What should be copied is the stretch of entries below from the line with "Klantenservice" up to and including the line with "Strobe/ RGB Strobe/", exactly and without images.

####

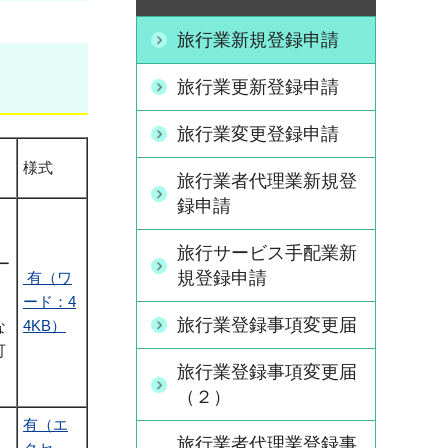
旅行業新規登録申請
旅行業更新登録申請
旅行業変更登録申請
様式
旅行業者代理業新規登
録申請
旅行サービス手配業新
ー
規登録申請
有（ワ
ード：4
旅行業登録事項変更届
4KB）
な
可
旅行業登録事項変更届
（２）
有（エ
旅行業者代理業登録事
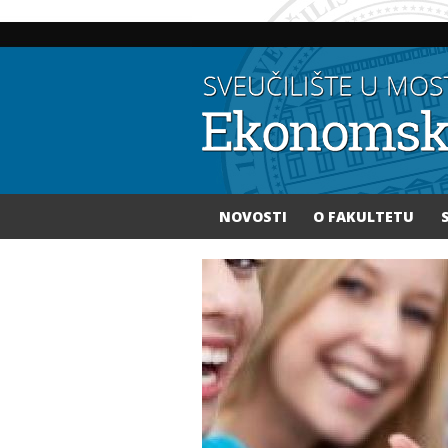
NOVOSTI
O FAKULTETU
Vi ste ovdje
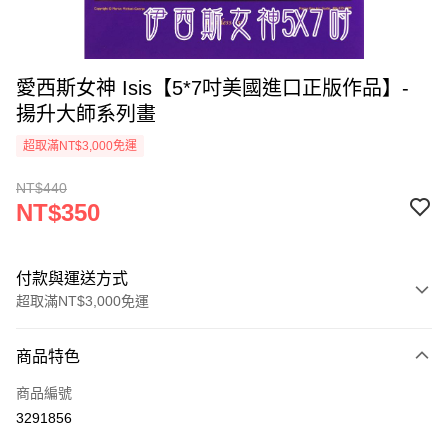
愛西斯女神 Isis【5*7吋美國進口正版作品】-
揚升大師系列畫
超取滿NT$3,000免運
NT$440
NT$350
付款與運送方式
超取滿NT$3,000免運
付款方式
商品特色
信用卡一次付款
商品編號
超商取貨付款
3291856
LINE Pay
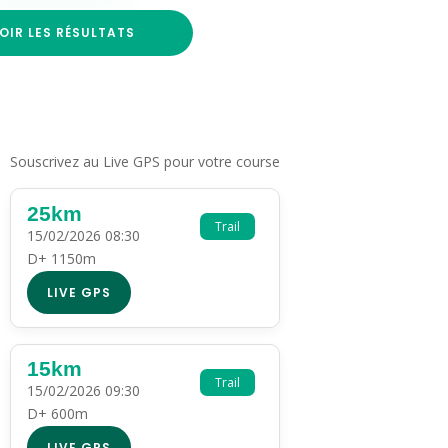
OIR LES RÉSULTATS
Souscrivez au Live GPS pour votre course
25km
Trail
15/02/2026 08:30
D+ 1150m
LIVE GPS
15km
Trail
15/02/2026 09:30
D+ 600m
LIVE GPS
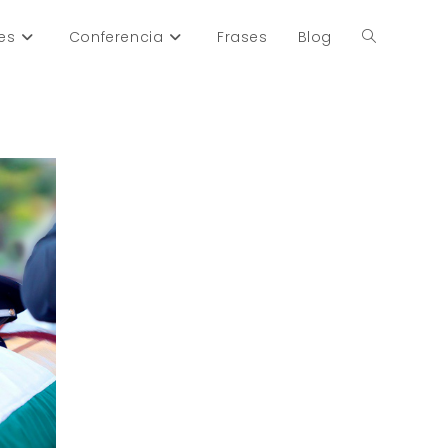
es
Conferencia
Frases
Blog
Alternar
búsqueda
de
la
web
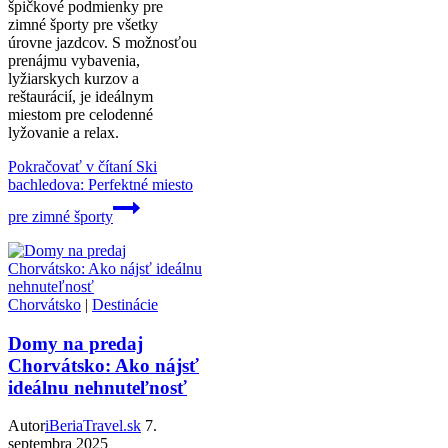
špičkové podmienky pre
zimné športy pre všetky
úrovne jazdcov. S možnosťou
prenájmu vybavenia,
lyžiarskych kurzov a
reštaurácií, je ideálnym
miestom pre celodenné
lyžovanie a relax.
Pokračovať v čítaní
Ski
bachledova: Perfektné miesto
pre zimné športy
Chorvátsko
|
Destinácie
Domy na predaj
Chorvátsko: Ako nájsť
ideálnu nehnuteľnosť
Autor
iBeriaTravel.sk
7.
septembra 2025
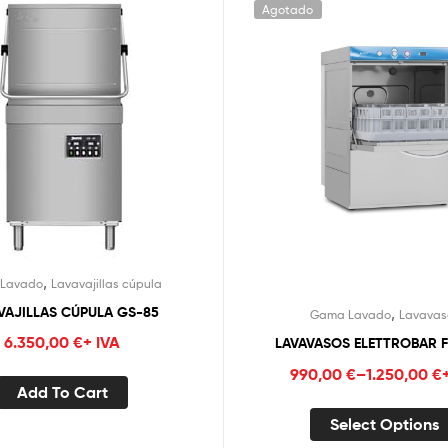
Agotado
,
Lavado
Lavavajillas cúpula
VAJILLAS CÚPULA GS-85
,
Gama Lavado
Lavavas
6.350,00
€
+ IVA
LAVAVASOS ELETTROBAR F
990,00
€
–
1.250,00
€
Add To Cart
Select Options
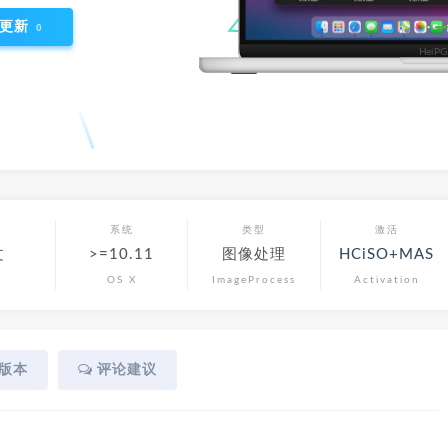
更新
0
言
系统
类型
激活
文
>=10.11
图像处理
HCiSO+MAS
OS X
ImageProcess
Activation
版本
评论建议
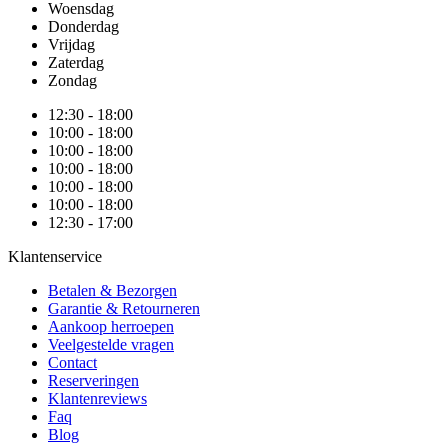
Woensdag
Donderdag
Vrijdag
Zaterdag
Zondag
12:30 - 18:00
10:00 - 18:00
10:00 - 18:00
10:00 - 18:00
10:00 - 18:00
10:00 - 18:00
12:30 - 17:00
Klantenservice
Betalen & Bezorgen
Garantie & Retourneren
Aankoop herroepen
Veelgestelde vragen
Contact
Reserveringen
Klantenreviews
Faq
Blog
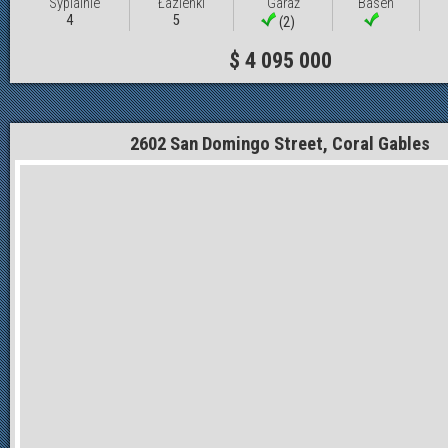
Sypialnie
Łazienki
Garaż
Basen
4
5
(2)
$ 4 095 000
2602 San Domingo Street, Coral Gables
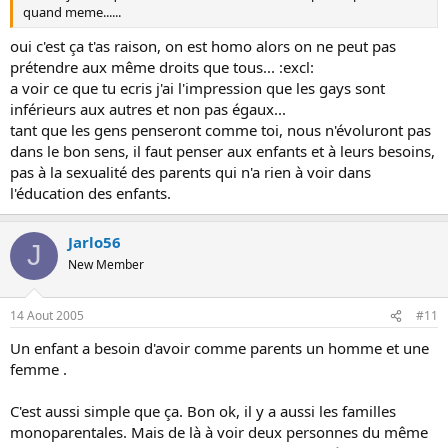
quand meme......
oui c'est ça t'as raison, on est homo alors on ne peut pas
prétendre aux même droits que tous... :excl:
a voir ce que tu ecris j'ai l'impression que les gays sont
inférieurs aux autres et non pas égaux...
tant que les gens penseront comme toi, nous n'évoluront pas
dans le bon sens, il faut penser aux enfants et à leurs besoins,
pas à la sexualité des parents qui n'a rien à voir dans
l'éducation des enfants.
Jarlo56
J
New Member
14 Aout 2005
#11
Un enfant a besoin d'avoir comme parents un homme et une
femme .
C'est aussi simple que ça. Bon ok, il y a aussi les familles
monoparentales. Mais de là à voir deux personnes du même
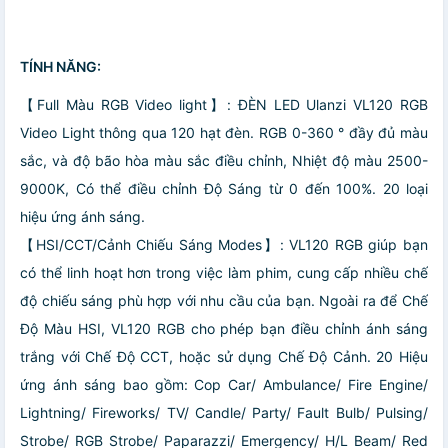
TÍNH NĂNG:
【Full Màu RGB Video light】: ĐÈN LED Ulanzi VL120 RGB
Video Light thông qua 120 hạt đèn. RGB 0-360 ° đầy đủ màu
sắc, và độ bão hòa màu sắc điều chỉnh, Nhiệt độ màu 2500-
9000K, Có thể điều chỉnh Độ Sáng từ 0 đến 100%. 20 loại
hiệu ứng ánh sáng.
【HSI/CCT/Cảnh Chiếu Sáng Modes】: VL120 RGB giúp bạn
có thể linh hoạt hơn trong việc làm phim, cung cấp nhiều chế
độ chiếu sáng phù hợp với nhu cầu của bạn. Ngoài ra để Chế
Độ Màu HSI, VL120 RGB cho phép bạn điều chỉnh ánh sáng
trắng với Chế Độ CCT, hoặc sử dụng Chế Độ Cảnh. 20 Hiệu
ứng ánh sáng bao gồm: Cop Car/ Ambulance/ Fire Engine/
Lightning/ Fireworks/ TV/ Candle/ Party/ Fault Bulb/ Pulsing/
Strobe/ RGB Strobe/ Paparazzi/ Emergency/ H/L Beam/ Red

####

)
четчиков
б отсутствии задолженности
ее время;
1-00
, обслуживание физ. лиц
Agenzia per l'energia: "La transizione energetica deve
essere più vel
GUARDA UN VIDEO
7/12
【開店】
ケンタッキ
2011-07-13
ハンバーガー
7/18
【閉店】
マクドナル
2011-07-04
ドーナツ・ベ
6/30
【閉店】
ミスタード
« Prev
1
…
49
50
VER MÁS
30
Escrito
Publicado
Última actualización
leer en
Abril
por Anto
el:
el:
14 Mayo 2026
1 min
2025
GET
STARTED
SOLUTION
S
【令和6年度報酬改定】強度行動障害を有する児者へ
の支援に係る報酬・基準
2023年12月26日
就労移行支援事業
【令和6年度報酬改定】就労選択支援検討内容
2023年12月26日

####

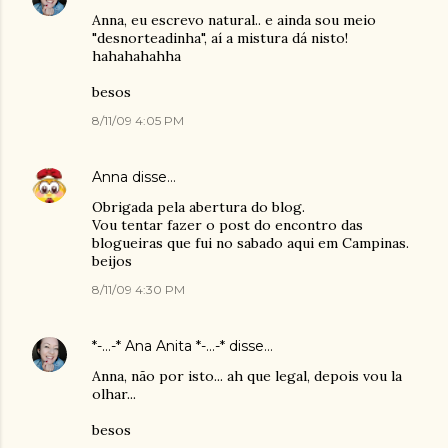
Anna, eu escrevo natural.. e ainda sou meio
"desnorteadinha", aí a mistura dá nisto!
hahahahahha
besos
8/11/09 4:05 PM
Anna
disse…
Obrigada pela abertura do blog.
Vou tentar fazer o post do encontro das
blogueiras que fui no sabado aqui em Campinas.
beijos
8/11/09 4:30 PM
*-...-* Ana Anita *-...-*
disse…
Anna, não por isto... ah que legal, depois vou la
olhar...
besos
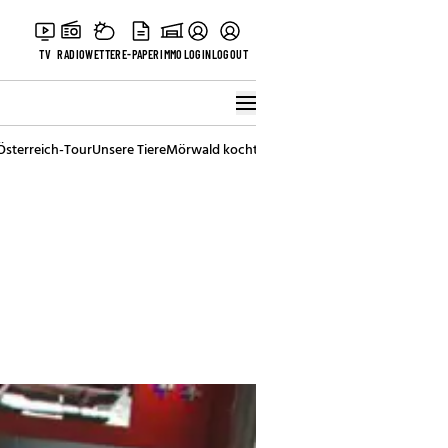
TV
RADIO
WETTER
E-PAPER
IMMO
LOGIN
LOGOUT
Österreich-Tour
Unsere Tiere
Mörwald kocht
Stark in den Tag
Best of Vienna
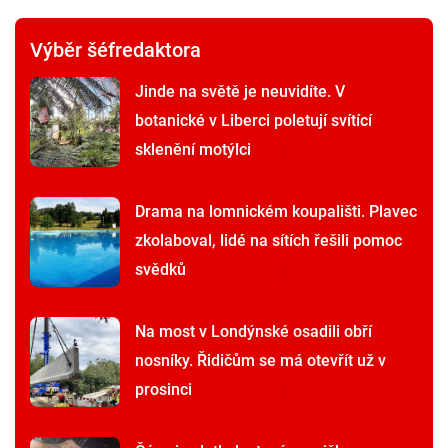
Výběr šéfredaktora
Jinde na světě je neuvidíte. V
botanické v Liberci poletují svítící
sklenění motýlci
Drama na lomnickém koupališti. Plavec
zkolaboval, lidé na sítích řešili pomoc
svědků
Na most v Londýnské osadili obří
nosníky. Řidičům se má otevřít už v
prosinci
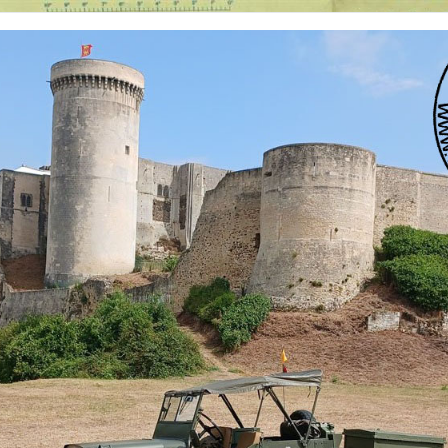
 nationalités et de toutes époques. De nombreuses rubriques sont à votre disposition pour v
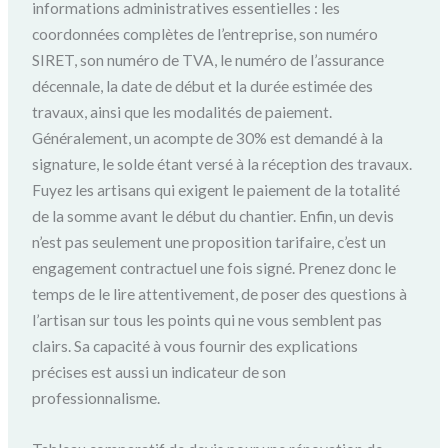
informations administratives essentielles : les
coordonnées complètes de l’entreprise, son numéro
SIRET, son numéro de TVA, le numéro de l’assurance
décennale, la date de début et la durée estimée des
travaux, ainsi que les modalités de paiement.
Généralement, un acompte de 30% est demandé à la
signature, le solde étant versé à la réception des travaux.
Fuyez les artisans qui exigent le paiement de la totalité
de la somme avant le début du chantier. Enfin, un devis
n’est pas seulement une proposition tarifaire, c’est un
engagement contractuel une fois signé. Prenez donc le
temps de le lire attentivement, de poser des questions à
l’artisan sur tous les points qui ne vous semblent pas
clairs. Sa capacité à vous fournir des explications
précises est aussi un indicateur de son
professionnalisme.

####

**WRITTEN RESPONSE:**
Klantenservice
Betalen & Bezorgen
Garantie & Retourneren
Aankoop herroepen
Veelgestelde vragen
Contact
Reserveringen
Klantenreviews
Faq
Blog
Sypialnie
Łazienki
Garaż
Basen
4
5
(2)
$ 4 095 000
2602 San Domingo Street, Coral Gables
quand meme......
oui c'est ça t'as raison, on est homo alors on ne peut pas
prétendre aux même droits que tous... :excl:
a voir ce que tu ecris j'ai l'impression que les gays sont
inférieurs aux autres et non pas égaux...
tant que les gens penseront comme toi, nous n'évoluront pas
dans le bon sens, il faut penser aux enfants et à leurs besoins,
pas à la sexualité des parents qui n'a rien à voir dans
l'éducation des enfants.
Jarlo56
J
New Member
14 Aout 2005
#11
Un enfant a besoin d'avoir comme parents un homme et une
femme .
C'est aussi simple que ça. Bon ok, il y a aussi les familles
monoparentales. Mais de là à voir deux personnes du même
TÍNH NĂNG:
【Full Màu RGB Video light】: ĐÈN LED Ulanzi VL120 RGB
Video Light thông qua 120 hạt đèn. RGB 0-360 ° đầy đủ màu
sắc, và độ bão hòa màu sắc điều chỉnh, Nhiệt độ màu 2500-
9000K, Có thể điều chỉnh Độ Sáng từ 0 đến 100%. 20 loại
hiệu ứng ánh sáng.
【HSI/CCT/Cảnh Chiếu Sáng Modes】: VL120 RGB giúp bạn
có thể linh hoạt hơn trong việc làm phim, cung cấp nhiều chế
độ chiếu sáng phù hợp với nhu cầu của bạn. Ngoài ra để Chế
Độ Màu HSI, VL120 RGB cho phép bạn điều chỉnh ánh sáng
trắng với Chế Độ CCT, hoặc sử dụng Chế Độ Cảnh. 20 Hiệu
ứng ánh sáng bao gồm: Cop Car/ Ambulance/ Fire Engine/
Lightning/ Fireworks/ TV/ Candle/ Party/ Fault Bulb/ Pulsing/
Strobe/ RGB Strobe/ Paparazzi/ Emergency/ H/L Beam/ Red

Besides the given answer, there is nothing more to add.